I also have a question for anyone who has written the exam recently. Does Ni now supply the front panel for the exam? I had heard this was now the case, which would certainly save some time.
Thanks,
Rathna
08-18-2011 04:56 PM
Is it supposed to stop when set to continuous and the start button is pressed?
08-18-2011 05:29 PM - edited 08-18-2011 05:30 PM
I'm not testing for functionallity. Overall it looks like an approach that can work.
Goods:
Dings:
And Yes, they show you the Front Panel ON PAPER it won't help to pin it to the monitor, You'll have to sling the FP objects by yourself.
Good Luck
08-19-2011 02:58 PM
Thanks for the detailed comments, especially the Dings. From what I've read, full documentation is essential in the exam. Also thanks for the tip about not using the conditionally read terminals, this is good to know.
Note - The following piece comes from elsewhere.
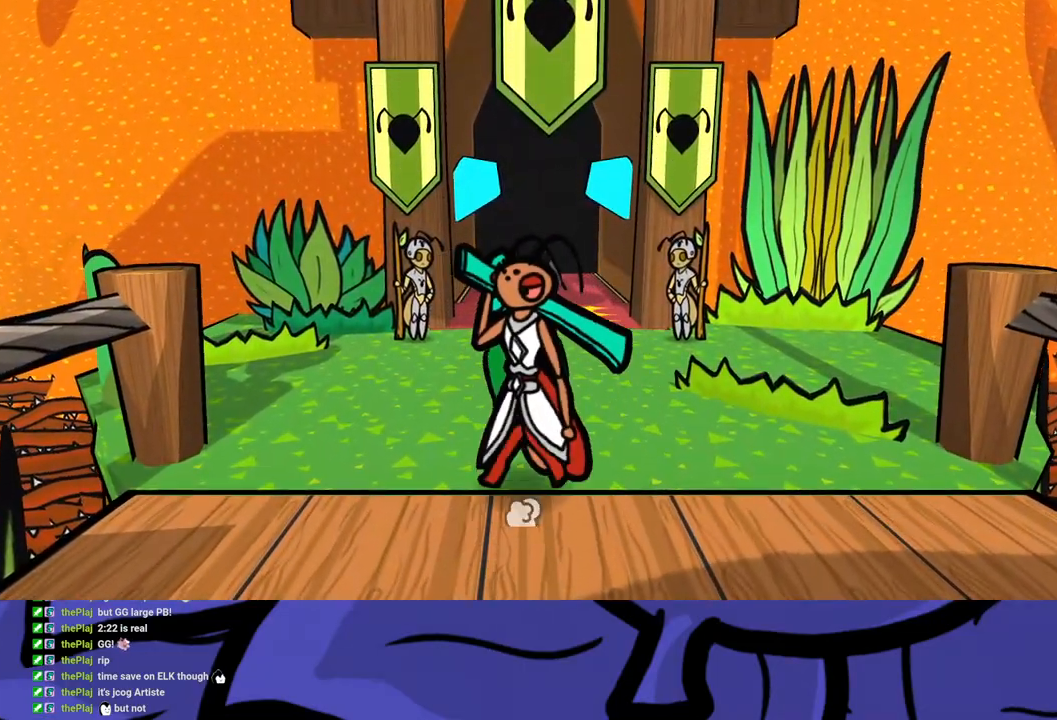
{"buttons": ["DPAD_UP"], "left_stick": "center", "events": []}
And I completely forgot about leaving the Block Diagrams maximized. Would that be a Style thing that I'd get deducted marks for? Either way it is good practice.
Thanks again
08-19-2011 02:59 PM
No, that's not supposed to happen. Could you describe how you did this? I tried setting to Continuous and pressing Start but it kept working correctly.
08-19-2011 03:19 PM
Never mind. I was getting an error code 7 (no file found). Since your project was contained within a .zip file, it couldn't open the .txt configuration file. I didn't investigate it enough. I had to use the probe tool to find this out; therefore, I would incorporate some error handling into your main VI to process these instead of relying on LV to do it for you. You can use the Simple Error handler or create custom errors with the General Error Handler.vi. I don't know if they would gig for this or not. I would think so. But Jeff is correct, they put more emphasis on the structure, wiring, and documentation than the functionality. At least that's what I was told. I knew this but would have remember it if I myself was a CLD. I'm just a lowely CLAD.
08-19-2011 03:39 PM
Yep, that's another thing I need to work on is Error Handling. I really should remember that since it killed me when i was debugging a work application. Thanks for mentioning that.
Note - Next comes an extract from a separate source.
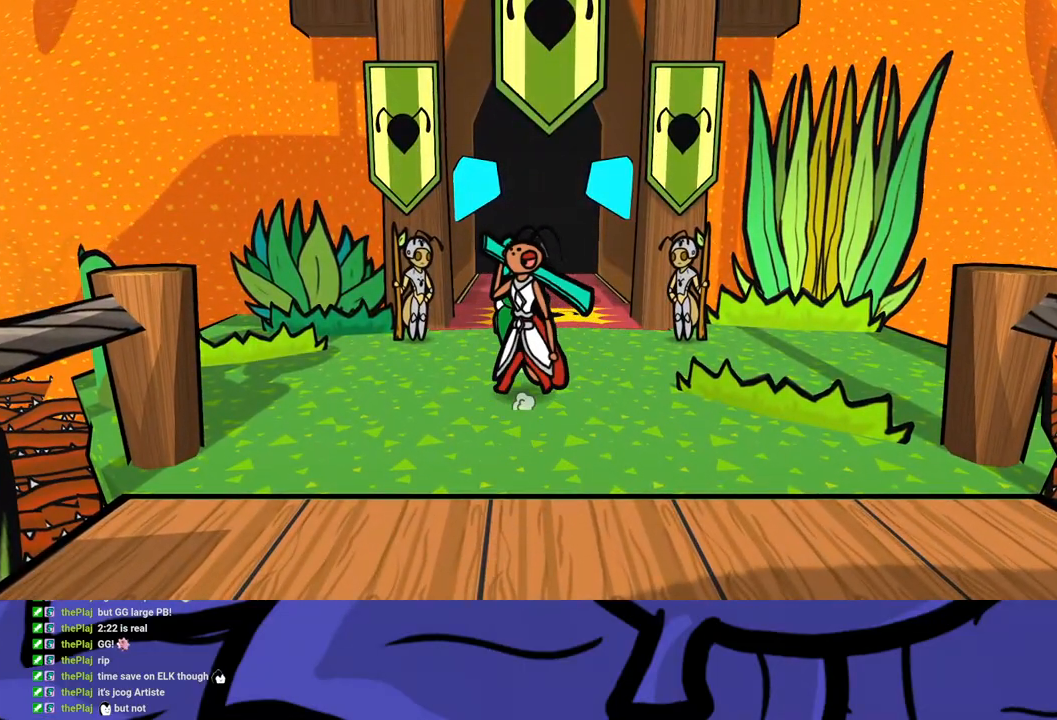
{"buttons": ["DPAD_UP"], "left_stick": "center", "events": []}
Since I'm also a lowly CLAD I didn't put that in this application......but I should if I want to rise to the ranks of CLD.
08-19-2011 04:52 PM
the grade is scaled as
15 pts Style
15 pts Completness
10 pts Documentation
Those last ten pts actually count double and here is why. If you do the documentation FRIST you actually show that you follow good programming practices (hey guess why its a practical exam !!! They want to see you demonstrate a knowledge of programming with LabVIEW) Also the reviewers will know your planned method to solve the functionallity- that is good enough for + pts if you don't finish the code at least they know what you would have done. Last it is good practice to document first if you aren't in the habit work on it OK?
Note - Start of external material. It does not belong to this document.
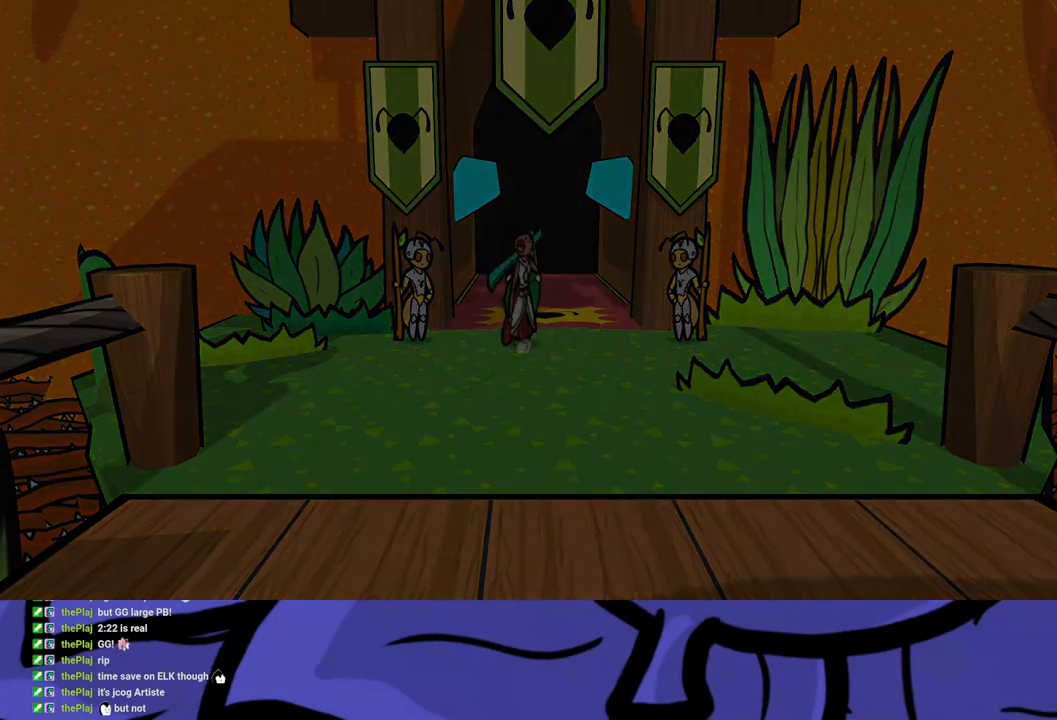
{"buttons": [], "left_stick": "up-left", "events": [[300, "DPAD_UP", "up"], [483, "left_stick", "up-left"]]}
the Documentation is easy 10 points for little time (and maybe clears the method in your head while you do it) so at some level the time per point payoff makes these low-hanging fruit, pick-em up! If you grab all 10 in the first 30-40 minutes you only have 22 more needed in 210 minutes to earn your very own CLD polo shirt. 1pt every 3-4 minutes so far- the rest take an average of longer.
Thats my opinion- I scored 38 (two hits in style: missed a flipping wire bend and didn't bother with Error on a calculation vi that had nothing but math and logic on the BD) using this thought process. My polo looks great!
08-20-2011 12:29 PM
Just to clarify, when you talk about the VI documentation, do you mean that I should put comments on my main vi block diagram to describe the subVI's? Or are you referring to the comments on the BD of the subVI's? I did that when developing the application (created empty VIs with the error clusters and case structure, and I wrote comments in the subVI as a note to myself what the subVI was supposed to do). Then when I went back and coded the subVI, I removed the notes.
I'm thinking I should leave the notes in, or revise them to be more appropriate for comments.
08-20-2011 07:34 PM
NO NO NO
Comments in the Code explain How what you did did what you did. USE them
VI documentation is a VI property (that you seam unaware of) and shows up in the context help floater with Cntrl + H on.
File> VI Properties> Documentation. Ctrl+I> Documentation)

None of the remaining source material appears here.